Permissions Users Groups Capabilities and LSMs
- Reading time
- 15 min read
- Word count
- 2801 words
- Diagram count
- 2 diagrams
Source: Victor Bona's Obsidian Compendium snapshot, Knowledge base/linux-systems-engineering/08 Permissions Users Groups Capabilities and LSMs.md.
Purpose: Build a production-focused model of Linux identity, permissions, privilege boundaries, kernel isolation primitives, LSMs, host secrets, patching, and incident response, with explicit separation between local learning machines and hardened production hosts or clusters.
08 Permissions Users Groups Capabilities and LSMs
Related notes: 06 System Calls ABI libc and User Kernel Boundaries, 07 systemd Boot Init Units Timers Journald and Services, 09 cgroups Namespaces Containers and Runtime Isolation, 17 Production Operations Troubleshooting and Runbooks
Linux security is layered. The basic discretionary access control model uses users, groups, mode bits, ownership, and process credentials. Privilege is then split and constrained through capabilities, setuid and setgid semantics, namespaces, cgroups, seccomp, and Linux Security Modules. Production hardening is not one feature. It is the discipline of making every layer deny something useful to an attacker while preserving operability.
On a local learning machine, you can safely inspect /etc/passwd, create throwaway users, experiment with chmod, use containers to learn namespaces, and test AppArmor or SELinux in permissive modes. On production hosts and cluster nodes, identity and policy changes are change-controlled because a single group membership, sudo rule, capability, or LSM label can become a root path.
Users, groups, UID, and GID
The kernel mostly reasons about numeric IDs. Names are userspace mapping conveniences from sources such as /etc/passwd, /etc/group, LDAP, SSSD, or another NSS provider.
| Concept | Kernel-facing meaning | Operational guidance |
|---|---|---|
| UID | numeric user identity | stable service UIDs matter for file ownership and audit trails |
| GID | primary group identity | do not overload one shared group for unrelated services |
| supplementary groups | additional group credentials attached at login or exec context | review because they silently grant file and device access |
| effective UID | identity used for many permission checks | setuid and sudo change this boundary |
| filesystem UID | identity used for filesystem checks on Linux | usually tracks effective UID but matters in privileged code |
Commands:
id
id example
getent passwd example
getent group example
groups example
find / -xdev -uid 1001 -ls
find / -xdev -gid 1001 -ls
Production guidance:
- use dedicated service users for daemons
- avoid shared writable directories across service users
- keep human accounts separate from service accounts
- prefer centrally managed identities for fleets, but know the local break-glass path
- audit supplementary groups such as
docker,wheel,sudo,adm,systemd-journal,disk,video, and hardware-specific groups
Membership in groups such as docker or disk can be equivalent to root in practice. Treat them as privileged access, not convenience.

*AIM OF THE EXERCISE:*
Transcribe the Linux permissions notes word for word, everything from "On a local learning" down to "another NSS provider.". These entries have no connection to the Linux permissions notes.

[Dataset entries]
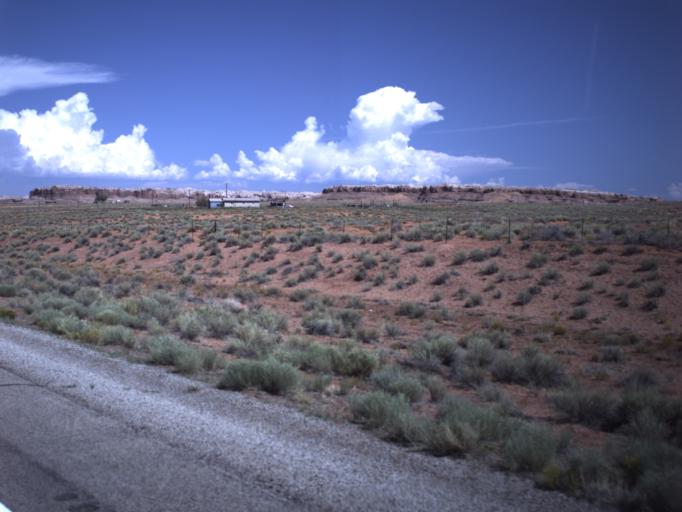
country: US
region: Utah
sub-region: San Juan County
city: Blanding
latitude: 37.1664
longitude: -109.5772
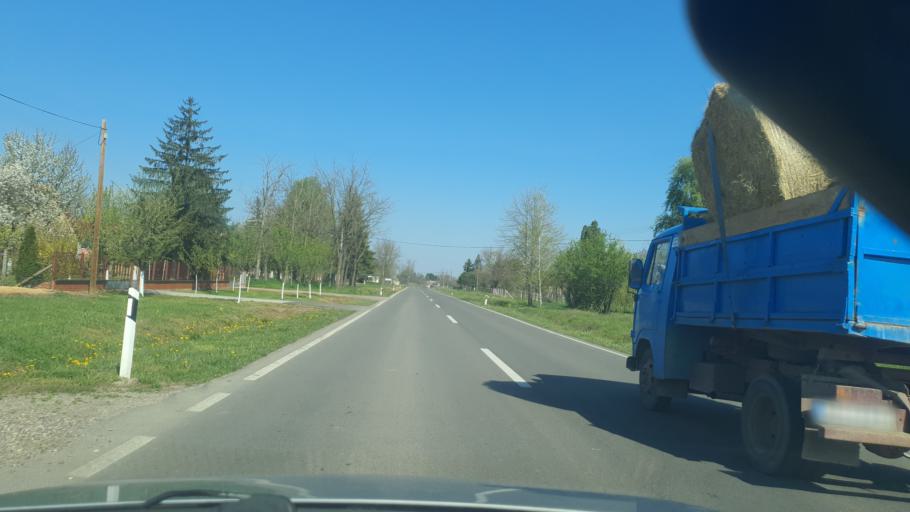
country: RS
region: Autonomna Pokrajina Vojvodina
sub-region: Zapadnobacki Okrug
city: Sombor
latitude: 45.8045
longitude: 19.0541
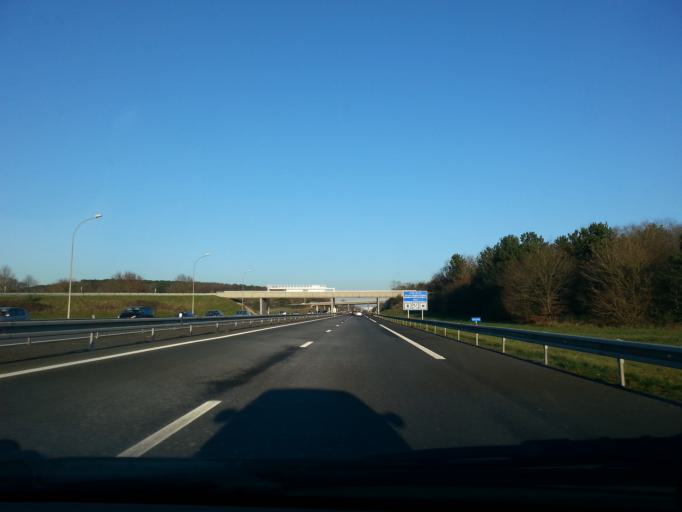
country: FR
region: Pays de la Loire
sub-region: Departement de la Sarthe
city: La Chapelle-Saint-Aubin
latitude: 48.0398
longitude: 0.1466
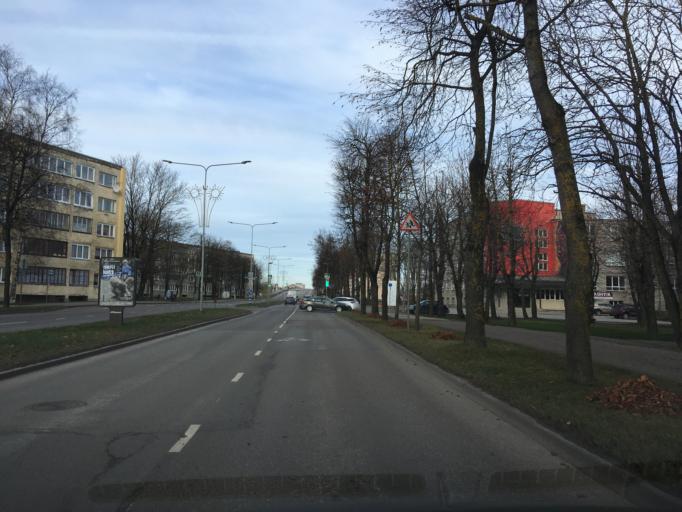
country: EE
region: Ida-Virumaa
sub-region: Narva linn
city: Narva
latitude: 59.3679
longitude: 28.1864
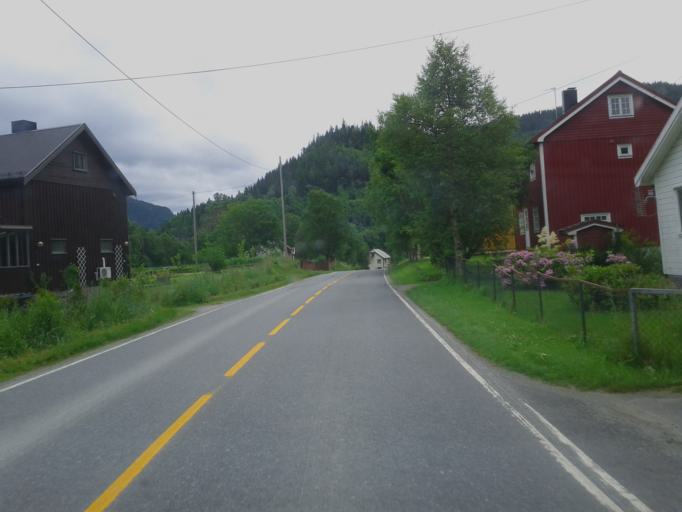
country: NO
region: Sor-Trondelag
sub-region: Midtre Gauldal
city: Storen
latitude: 62.9933
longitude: 10.4895
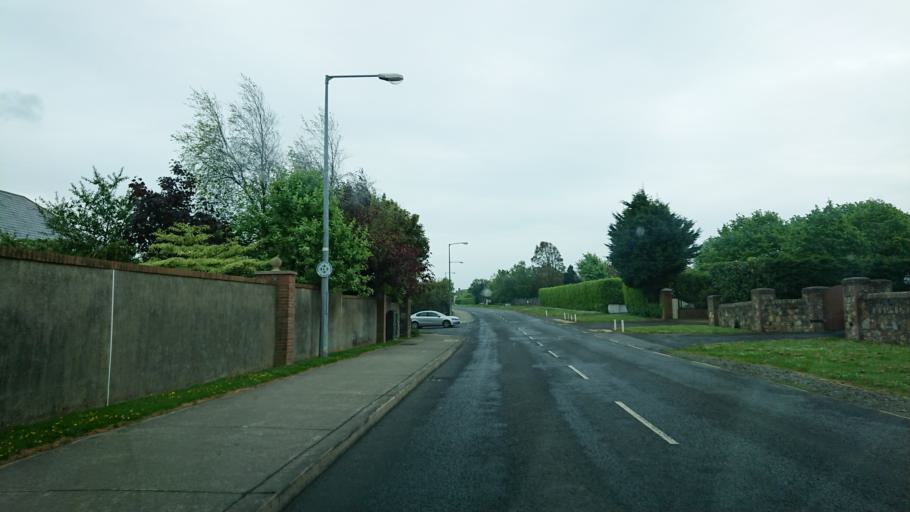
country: IE
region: Munster
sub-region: Waterford
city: Waterford
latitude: 52.2313
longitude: -7.0682
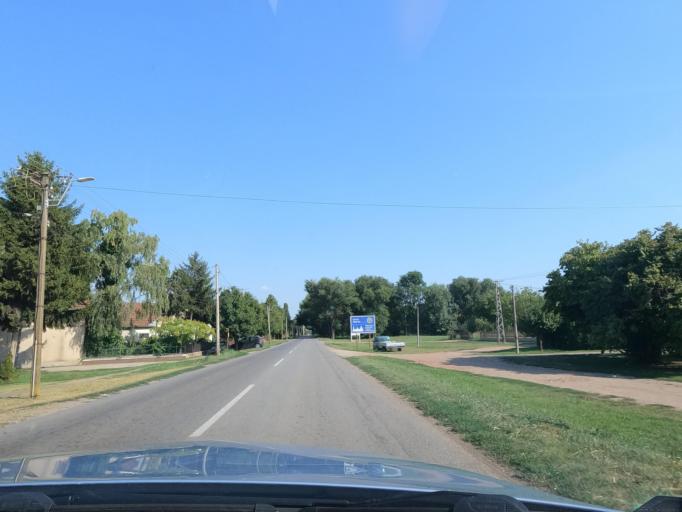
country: RS
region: Autonomna Pokrajina Vojvodina
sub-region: Juznobacki Okrug
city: Becej
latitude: 45.6307
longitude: 20.0173
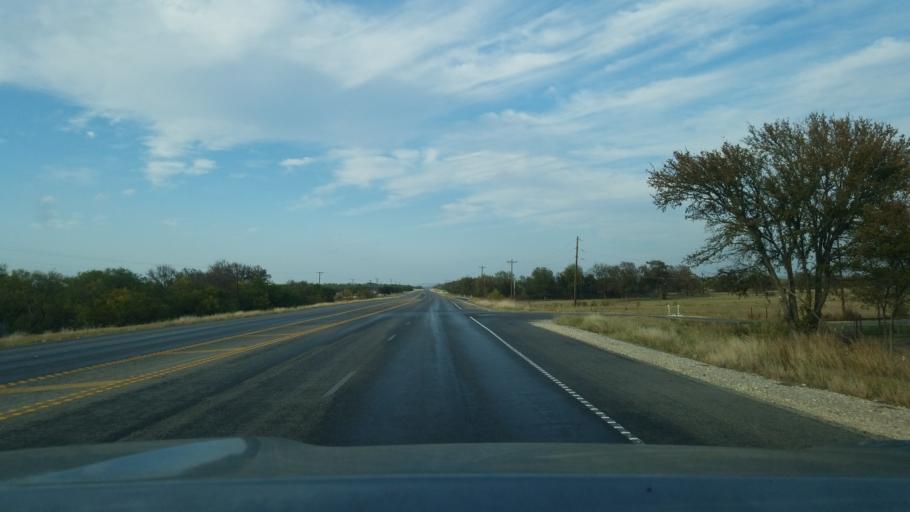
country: US
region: Texas
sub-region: Brown County
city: Early
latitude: 31.7836
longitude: -98.9469
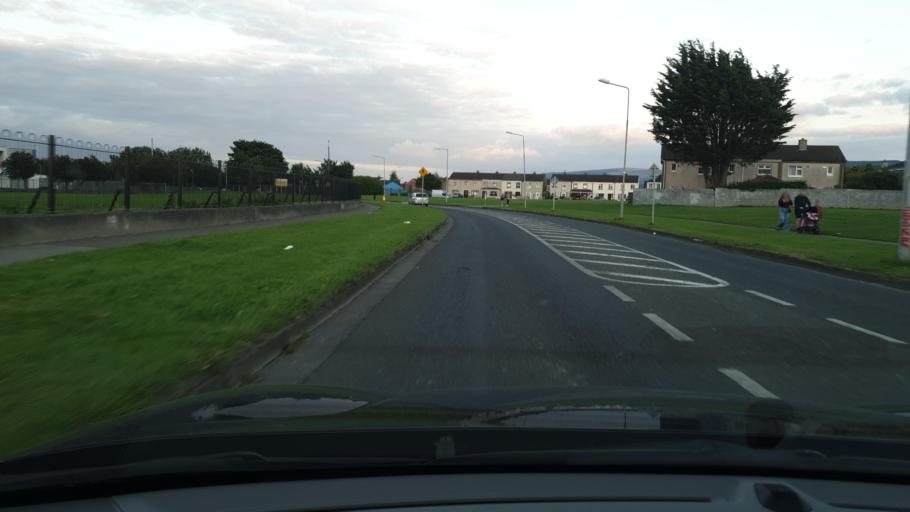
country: IE
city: Jobstown
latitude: 53.2826
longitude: -6.3957
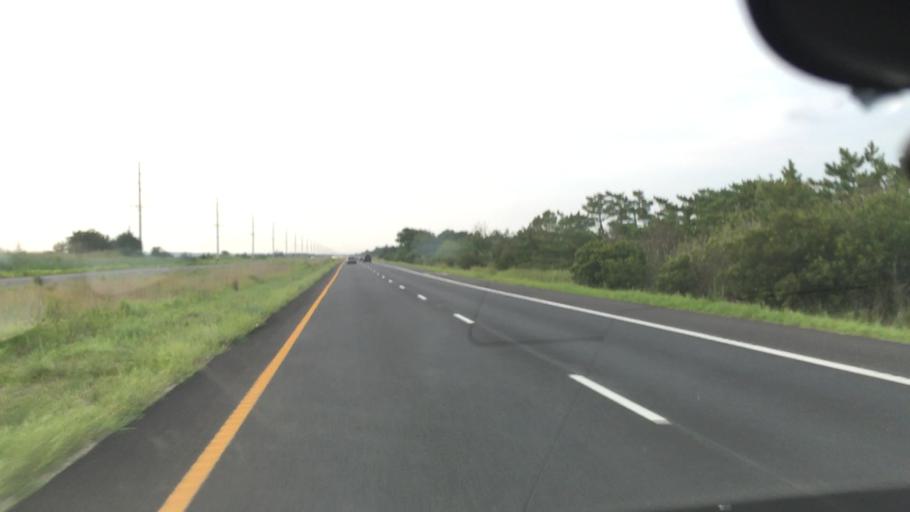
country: US
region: Delaware
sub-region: Sussex County
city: Rehoboth Beach
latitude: 38.6516
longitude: -75.0688
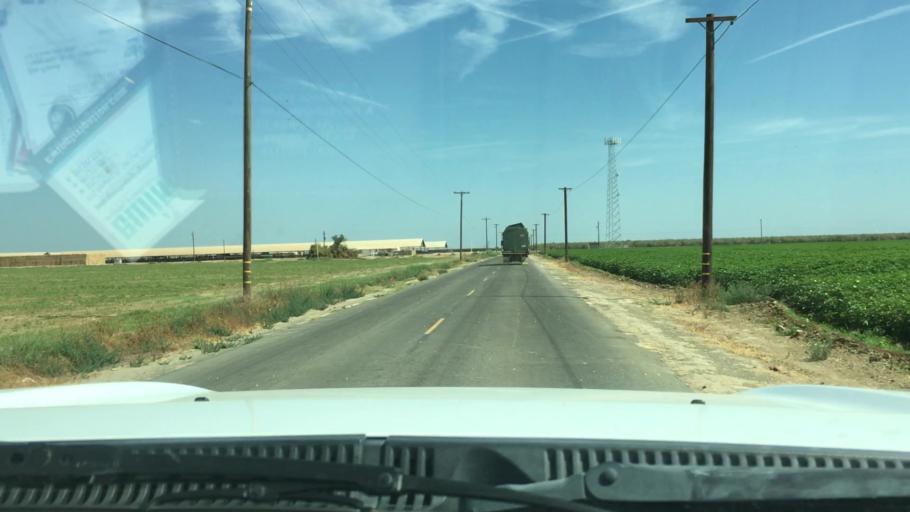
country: US
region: California
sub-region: Kern County
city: Shafter
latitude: 35.4680
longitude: -119.3681
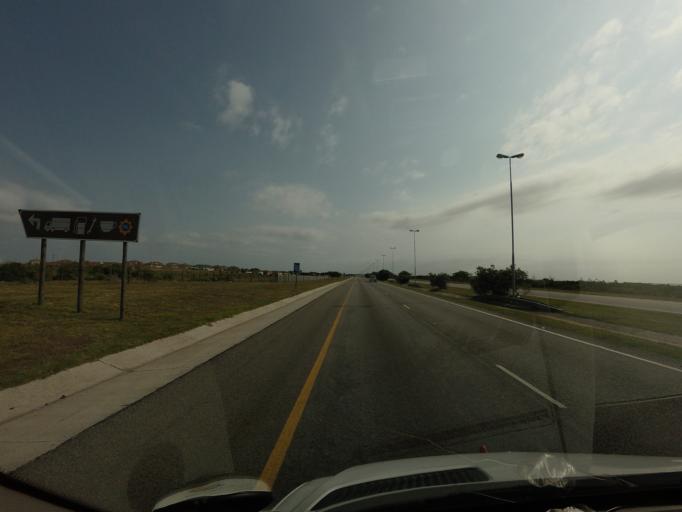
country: ZA
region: Eastern Cape
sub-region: Nelson Mandela Bay Metropolitan Municipality
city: Port Elizabeth
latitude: -33.8302
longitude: 25.6440
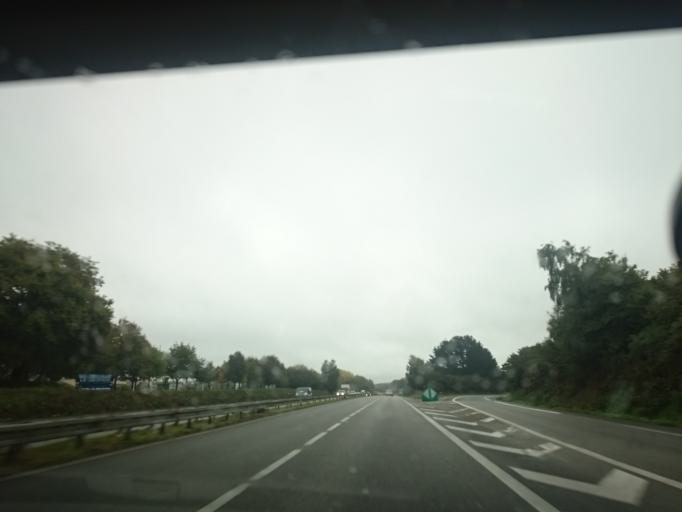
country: FR
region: Brittany
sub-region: Departement du Morbihan
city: Hennebont
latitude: 47.7885
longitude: -3.2517
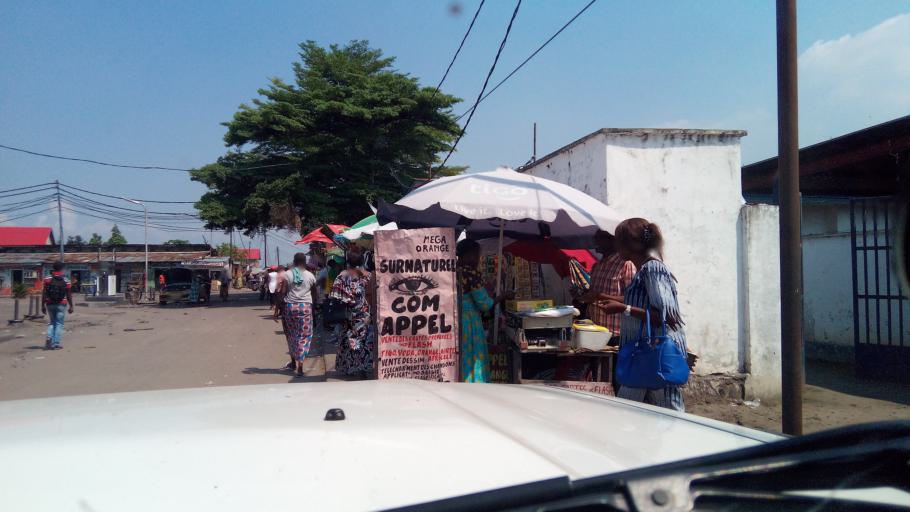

*FINISHED TASK:*
On a local learning machine, you can safely inspect /etc/passwd, create throwaway users, experiment with chmod, use containers to learn namespaces, and test AppArmor or SELinux in permissive modes. On production hosts and cluster nodes, identity and policy changes are change-controlled because a single group membership, sudo rule, capability, or LSM label can become a root path.
Users, groups, UID, and GID
The kernel mostly reasons about numeric IDs. Names are userspace mapping conveniences from sources such as /etc/passwd, /etc/group, LDAP, SSSD, or another NSS provider.